Penalties and Taxes: To go along with the carrot of subsidizing health insurance premiums for many Americans, the law also contains the stick of penalties for those who refuse coverage.
Medicaid: A change in the calculation used to determine eligibility and the elimination of the Catamount and VHAP insurance programs, mean thousands more people may qualify for Medicaid benefits.
Premiums in context: The state has the fifth-highest premium rates in the country among health care exchanges.
Finding a navigator: Use this map to find assistance in your area.
What insurers will participate and what plans are available?
Blue Cross Blue Shield of Vermont and MVP Health Care are the only two health insurers selling plans on the market.

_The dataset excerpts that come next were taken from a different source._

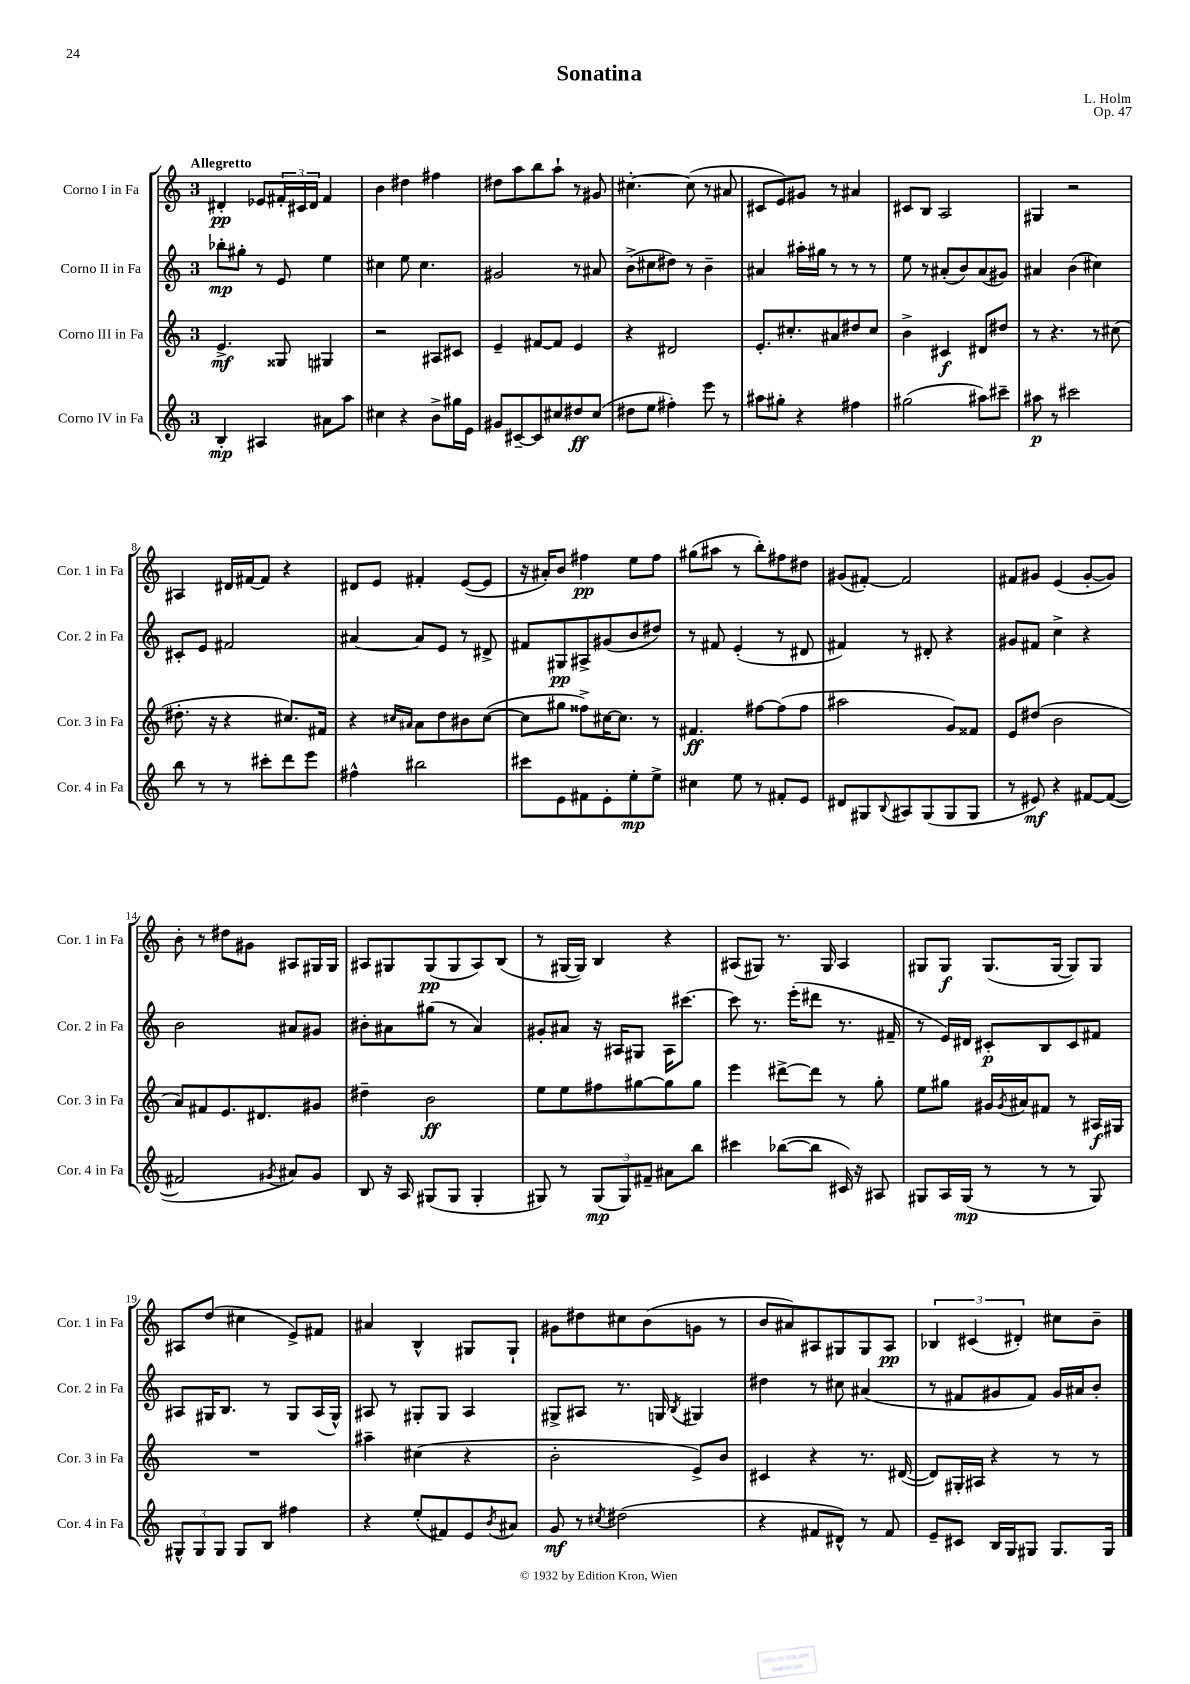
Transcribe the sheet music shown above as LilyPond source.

\header { title = "Sonatina" composer = "L. Holm" opus = "Op. 47" }
<<
\new StaffGroup <<
\new Staff = "s0" \with { instrumentName = "Corno I in Fa" shortInstrumentName = "Cor. 1 in Fa" } {
    \clef treble \key c \major \once \override Staff.TimeSignature.style = #'single-digit \time 3/4 \tempo "Allegretto"
    dis'4-.\pp ees'8 \tuplet 3/2 { fis'16-. cis'16 dis'16 } fis'4 |
    b'4 dis''4 fis''4 |
    dis''8 a''8 b''8 a''8-! r8 gis'8 |
    cis''4.~-. cis''8( r8 ais'8 |
    cis'8 e'8) gis'8 r8 ais'4 |
    cis'8 b8 a2 |
    gis4 r2 |
    ais4 dis'16 fis'16~ fis'8 r4 |
    dis'8 e'8 fis'4-. e'8~( e'8 |
    r16 ais'16-.) b'8 fis''4\pp e''8 fis''8 |
    gis''8( ais''8 r8 b''8-.) fis''8 dis''8 |
    gis'8( fis'8~-.) fis'2 |
    fis'8 gis'8 e'4( gis'8~-. gis'8) |
    b'8-. r8 dis''8 gis'8 ais8 gis16 gis16 |
    ais8 gis8 gis8\pp( gis8 ais8) b8( |
    r8 gis16~ gis16) b4 r4 |
    ais8( gis8) r8. gis16 ais4 |
    gis8 gis8\f gis8.( gis16~ gis8) gis8 |
    ais8 d''8( cis''4 e'8->) fis'8 |
    ais'4 b4-^ gis8 gis8-! |
    gis'8 dis''8 cis''8 b'8( g'8 r8 |
    b'8 ais'8) ais8 gis8 gis8 ais8\pp |
    \tuplet 3/2 { bes4 cis'4( dis'4-.) } cis''8 b'8-- \bar "|." |
}
\new Staff = "s1" \with { instrumentName = "Corno II in Fa" shortInstrumentName = "Cor. 2 in Fa" } {
    \clef treble \key c \major \once \override Staff.TimeSignature.style = #'single-digit \time 3/4
    bes''8-.\mp gis''8-. r8 e'8 e''4 |
    cis''4 e''8 cis''4. |
    gis'2 r8 ais'8 |
    b'8->( cis''8 dis''8) r8 b'4-- |
    ais'4 ais''16-. gis''16 r8 r8 r8 |
    e''8 r8 ais'8-.( b'8) ais'8( gis'8) |
    ais'4 b'4( cis''4) |
    cis'8-. e'8 fis'2 |
    ais'4~ ais'8 e'8 r8 dis'8-> |
    fis'8 gis8\pp ais8-> gis'8( b'8 dis''8) |
    r8 fis'8 e'4-.( r8 dis'8 |
    fis'4) r8 dis'8-. r4 |
    gis'8 fis'8 c''4-> r4 |
    b'2 ais'8 gis'8 |
    bis'8-. ais'8 gis''8( r8 ais'4) |
    gis'8-. ais'8 r16 ais16 gis8 ais16 cis'''8.~ |
    cis'''8 r8. e'''16-.( dis'''8 r8. fis'16-- |
    r8 e'16) dis'16 cis'8-.\p b8 cis'8 fis'8 |
    ais8 gis16 b8. r8 gis8 ais16( gis16-^) |
    ais8 r8 gis8-. gis8 ais4 |
    gis8-> ais8 r8. g16 \acciaccatura { b8 } gis4 |
    dis''4 r8 cis''8 ais'4( |
    r8 fis'8 gis'8 fis'8) gis'16 ais'16 b'8-. \bar "|." |
}
\new Staff = "s2" \with { instrumentName = "Corno III in Fa" shortInstrumentName = "Cor. 3 in Fa" } {
    \clef treble \key c \major \once \override Staff.TimeSignature.style = #'single-digit \time 3/4
    e'4.->\mf gisis8 gis4 |
    r2 ais8 cis'8 |
    e'4-- fis'8~ fis'8 e'4 |
    r4 dis'2 |
    e'8.-. cis''8.-. ais'8 dis''8 cis''8 |
    b'4-> cis'4\f dis'8 dis''8 |
    r8 r4. r8 cis''8( |
    dis''8.-. r16 r4 cis''8.) fis'16 |
    r4 \grace { cis''16 ais'16 } ais'8 d''8 bis'8 cis''8~( |
    cis''8 gis''8 fisis''8->) cis''16~ cis''8. r8 |
    fis'4.\ff fis''8~ fis''8( fis''8 |
    ais''2 g'8) fisis'8 |
    e'8 dis''8( b'2 |
    a'8) fis'8 e'8. dis'8. gis'8 |
    dis''4-- b'2\ff |
    e''8 e''8 fis''8 gis''8~ gis''8 gis''8 |
    e'''4 dis'''8~-> dis'''8 r8 g''8-. |
    e''8 gis''8 gis'16 \acciaccatura { gis'8 } ais'16 fis'8 r8 ais16\f gis16 |
    R2. |
    ais''4-- cis''4( r4 |
    b'2-. e'8->) b'8 |
    cis'4 r4 r8. dis'16~( |
    dis'8) gis16-. ais16 r4 r8 r8 \bar "|." |
}
\new Staff = "s3" \with { instrumentName = "Corno IV in Fa" shortInstrumentName = "Cor. 4 in Fa" } {
    \clef treble \key c \major \once \override Staff.TimeSignature.style = #'single-digit \time 3/4
    b4-.\mp ais4 ais'8 a''8 |
    cis''4 r4 b'8-> gis''16 e'16 |
    gis'8 cis'8~-- cis'8 cis''8 dis''8\ff cis''8( |
    dis''8 e''8 fis''4-.) e'''8 r8 |
    ais''8 gis''8-. r4 fis''4 |
    gis''2( ais''8) cis'''8-- |
    ais''8\p r8 cis'''2 |
    b''8 r8 r8 cis'''8-. d'''8 e'''8 |
    fis''4-^ bis''2 |
    cis'''8 e'8 fis'8 e'8-. e''8-.\mp e''8-> |
    cis''4 e''8 r8 fis'8-. e'8 |
    dis'8 gis8 \appoggiatura { b8 } ais8 gis8( gis8 gis8 |
    r8 eis'8\mf) r4 fis'8~ fis'8~( |
    fis'2 \acciaccatura { gis'8 } ais'8) gis'8 |
    b8 r16 a16 gis8( gis8 gis4-. |
    gis8) r8 \tuplet 3/2 { gis8\mp( gis8) fis'8-- } ais'8 b''8 |
    cis'''4 bes''8~( bes''8 cis'16) r16 ais8 |
    gis8 a16 gis16\mp( r8 r8 r8 gis8) |
    \tuplet 3/2 { gis8-^ gis8 gis8 } gis8 b8 fis''4 |
    r4 e''8-.( fis'8) e'8 \acciaccatura { b'8 } ais'8 |
    g'8\mf r8 \acciaccatura { cis''8 } dis''2( |
    r4 fis'8 dis'8-^) r8 fis'8 |
    e'8-- cis'8 b16 g16 gis8 gis8. gis16 \bar "|." |
}
>>
>>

Each insurer will offer nine plans: six standard plans created by the state and three choice plans created by each insurer. The 18 plans cover the same benefits, but range in coverage levels, from bronze plans, with low premiums and high out-of-pocket liability, to platinum plans, with high premiums and greater coverage.
How do I enroll?
There are three main ways to enroll in new plans. The first is to use the state’s website for the market, which is healthconnect.vermont.gov.
The second option is to call one of two hotlines to ask questions and enroll.
Individuals can call 855-899-9600, and employers and their employees can call the small business line at 855-499-9800.
Businesses can enroll in new plans directly through Blue Cross and MVP.
What resources are available to help me understand my options?
The state has spent $2 million on more than 200 “navigators” who can provide free one-on-one assistance to Vermonters and businesses that need help understanding the new market. Insurance brokers can also help residents and businesses choose plans. Brokers can also charge a fixed-cost rate of $20 per person, per month for their services.
On Jan. 1, a Vermont law will make it illegal for health insurance companies in Vermont to bake broker fees into their premiums.
How much does Vermont Health Connect cost?
The exact dollar amount is a moving target. The federal government has given the state roughly $170 million for the state’s exchange.
In 2015, the administration estimates the market will cost the state $18.4 million a year to operate and maintain.
An independent review of the state’s upcoming health information technology projects estimates that they will cost the state $427.5 million over five years. The estimated cost for the market portion is $224 million.
Why is the state creating its own market?
Vermont is one of 17 states, along with the District of Columbia, that is creating its own market. The state wanted its own subsidy programs so that it could design the plans for the market and manage consumer assistance and maintain other controls.